A silence followed. She was still drawing with the chalk on the table. Her eyes were shining with a soft light. Under the influence of her mood he felt in all his being a continually growing tension of happiness.
‘Ah! I’ve scribbled all over the table!’ she said, and, laying down the chalk, she made a movement as though to get up.
‘What! shall I be left alone—without her?’ he thought with horror, and he took the chalk. ‘Wait a minute,’ he said, sitting down to the table. ‘I’ve long wanted to ask you one thing.’
He looked straight into her caressing, though frightened eyes.
‘Please, ask it.’
‘Here,’ he said; and he wrote the initial letters, w, y, t, m, i, c, n, b, d, t, m, n, o, t. These letters meant, ‘When you told me it could never be, did that mean never, or then?’ There seemed no likelihood that she could make out this complicated sentence; but he looked at her as though his life depended on her understanding the words. She glanced at him seriously, then leaned her puckered brow on her hands and began to read. Once or twice she stole a look at him, as though asking him, ‘Is it what I think?’
‘I understand,’ she said, flushing a little.
‘What is this word?’ he said, pointing to the n that stood for never.
‘It means never,’ she said; ‘but that’s not true!’
He quickly rubbed out what he had written, gave her the chalk, and stood up. She wrote, t, i, c, n, a, d.
Dolly was completely comforted in the depression caused by her conversation with Alexey Alexandrovitch when she caught sight of the two figures: Kitty with the chalk in her hand, with a shy and happy smile looking upwards at Levin, and his handsome figure bending over the table with glowing eyes fastened one minute on the table and the next on her. He was suddenly radiant: he had understood. It meant, ‘Then I could not answer differently.’
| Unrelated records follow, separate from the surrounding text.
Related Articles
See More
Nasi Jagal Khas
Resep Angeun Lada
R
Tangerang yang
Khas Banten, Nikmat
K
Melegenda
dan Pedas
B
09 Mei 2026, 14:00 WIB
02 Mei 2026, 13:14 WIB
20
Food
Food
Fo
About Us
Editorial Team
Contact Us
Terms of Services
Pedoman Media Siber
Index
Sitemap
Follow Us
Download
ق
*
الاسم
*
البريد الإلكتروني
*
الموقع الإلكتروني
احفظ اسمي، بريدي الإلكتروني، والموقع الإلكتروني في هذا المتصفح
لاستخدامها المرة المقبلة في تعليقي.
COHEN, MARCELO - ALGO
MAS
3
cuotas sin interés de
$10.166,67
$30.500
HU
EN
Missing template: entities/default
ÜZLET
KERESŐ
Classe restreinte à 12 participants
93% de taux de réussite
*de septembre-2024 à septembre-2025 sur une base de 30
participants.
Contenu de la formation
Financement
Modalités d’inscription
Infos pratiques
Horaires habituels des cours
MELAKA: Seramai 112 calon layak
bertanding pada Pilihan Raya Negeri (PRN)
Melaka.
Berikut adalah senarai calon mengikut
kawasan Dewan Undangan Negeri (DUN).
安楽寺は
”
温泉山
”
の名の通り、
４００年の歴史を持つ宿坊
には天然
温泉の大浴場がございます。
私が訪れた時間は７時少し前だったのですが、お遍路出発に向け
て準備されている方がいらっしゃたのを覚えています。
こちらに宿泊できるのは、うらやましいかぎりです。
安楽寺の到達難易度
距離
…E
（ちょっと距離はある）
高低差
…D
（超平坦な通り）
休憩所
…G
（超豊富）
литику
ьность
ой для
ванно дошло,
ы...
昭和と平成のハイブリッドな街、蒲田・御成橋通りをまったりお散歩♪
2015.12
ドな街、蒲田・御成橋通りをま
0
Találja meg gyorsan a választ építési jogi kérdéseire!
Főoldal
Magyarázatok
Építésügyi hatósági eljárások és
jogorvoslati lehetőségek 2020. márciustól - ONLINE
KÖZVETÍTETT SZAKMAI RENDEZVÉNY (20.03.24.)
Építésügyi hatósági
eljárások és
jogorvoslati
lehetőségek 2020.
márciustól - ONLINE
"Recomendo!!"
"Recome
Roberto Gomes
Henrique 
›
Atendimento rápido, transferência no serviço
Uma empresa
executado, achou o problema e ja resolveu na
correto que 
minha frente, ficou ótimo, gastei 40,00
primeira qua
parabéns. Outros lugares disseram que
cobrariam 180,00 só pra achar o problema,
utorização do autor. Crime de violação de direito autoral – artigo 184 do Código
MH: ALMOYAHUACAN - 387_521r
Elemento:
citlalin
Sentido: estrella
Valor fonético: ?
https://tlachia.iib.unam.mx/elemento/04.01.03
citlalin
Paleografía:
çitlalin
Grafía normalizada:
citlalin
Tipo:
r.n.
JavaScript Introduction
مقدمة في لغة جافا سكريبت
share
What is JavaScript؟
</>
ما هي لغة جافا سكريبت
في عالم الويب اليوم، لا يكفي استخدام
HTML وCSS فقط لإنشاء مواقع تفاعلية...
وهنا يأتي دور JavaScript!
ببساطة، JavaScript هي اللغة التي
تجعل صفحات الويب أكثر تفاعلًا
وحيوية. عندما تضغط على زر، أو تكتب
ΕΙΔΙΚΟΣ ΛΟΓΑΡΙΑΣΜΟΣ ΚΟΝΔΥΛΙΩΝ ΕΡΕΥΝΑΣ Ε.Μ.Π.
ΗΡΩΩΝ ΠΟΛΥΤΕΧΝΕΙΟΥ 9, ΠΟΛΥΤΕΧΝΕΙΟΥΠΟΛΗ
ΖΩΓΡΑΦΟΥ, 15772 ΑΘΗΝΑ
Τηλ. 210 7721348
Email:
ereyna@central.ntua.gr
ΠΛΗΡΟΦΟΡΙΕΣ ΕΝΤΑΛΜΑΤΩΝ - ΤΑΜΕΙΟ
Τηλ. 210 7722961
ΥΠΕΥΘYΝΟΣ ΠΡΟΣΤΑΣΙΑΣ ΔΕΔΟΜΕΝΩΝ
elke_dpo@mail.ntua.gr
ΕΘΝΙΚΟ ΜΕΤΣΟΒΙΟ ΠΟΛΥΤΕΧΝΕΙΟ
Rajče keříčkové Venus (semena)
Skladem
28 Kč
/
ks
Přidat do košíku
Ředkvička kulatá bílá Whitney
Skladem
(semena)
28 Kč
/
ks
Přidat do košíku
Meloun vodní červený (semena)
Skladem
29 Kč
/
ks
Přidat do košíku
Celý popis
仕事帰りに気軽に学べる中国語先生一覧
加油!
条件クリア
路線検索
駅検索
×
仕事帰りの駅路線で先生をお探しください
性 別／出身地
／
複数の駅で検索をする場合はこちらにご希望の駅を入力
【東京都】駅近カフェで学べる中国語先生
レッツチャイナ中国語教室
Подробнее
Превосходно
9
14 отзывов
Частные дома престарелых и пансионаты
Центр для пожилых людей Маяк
He glanced at her questioningly, timidly.
‘Only then?’
‘Yes,’ her smile answered.
‘And n…and now?’ he asked.
‘Well, read this. I’ll tell you what I should like—should like so much!’ she wrote the initial letters, i, y, c, f, a, f, w, h. This meant, ‘If you could forget and forgive what happened.’
He snatched the chalk with nervous, trembling fingers, and breaking it, wrote the initial letters of the following phrase, ‘I have nothing to forget and to forgive; I have never ceased to love you.’
She glanced at him with a smile that did not waver.
‘I understand,’ she said in a whisper.
He sat down and wrote a long phrase. She understood it all, and without asking him, ‘Is it this?’ took the chalk and at once answered.
For a long while he could not understand what she had written, and often looked into her eyes. He was stupefied with happiness. He could not supply the word she had meant; but in her charming eyes, beaming with happiness, he saw all he needed to know. And he wrote three letters. But he had hardly finished writing when she read them over her arm, and herself finished and wrote the answer, ‘Yes.’
‘You’re playing secretaire?’ said the old prince. ‘But we must really be getting along if you want to be in time at the theater.’
Levin got up and escorted Kitty to the door.
In their conversation everything had been said; it had been said that she loved him, and that she would tell her father and mother that he would come tomorrow morning.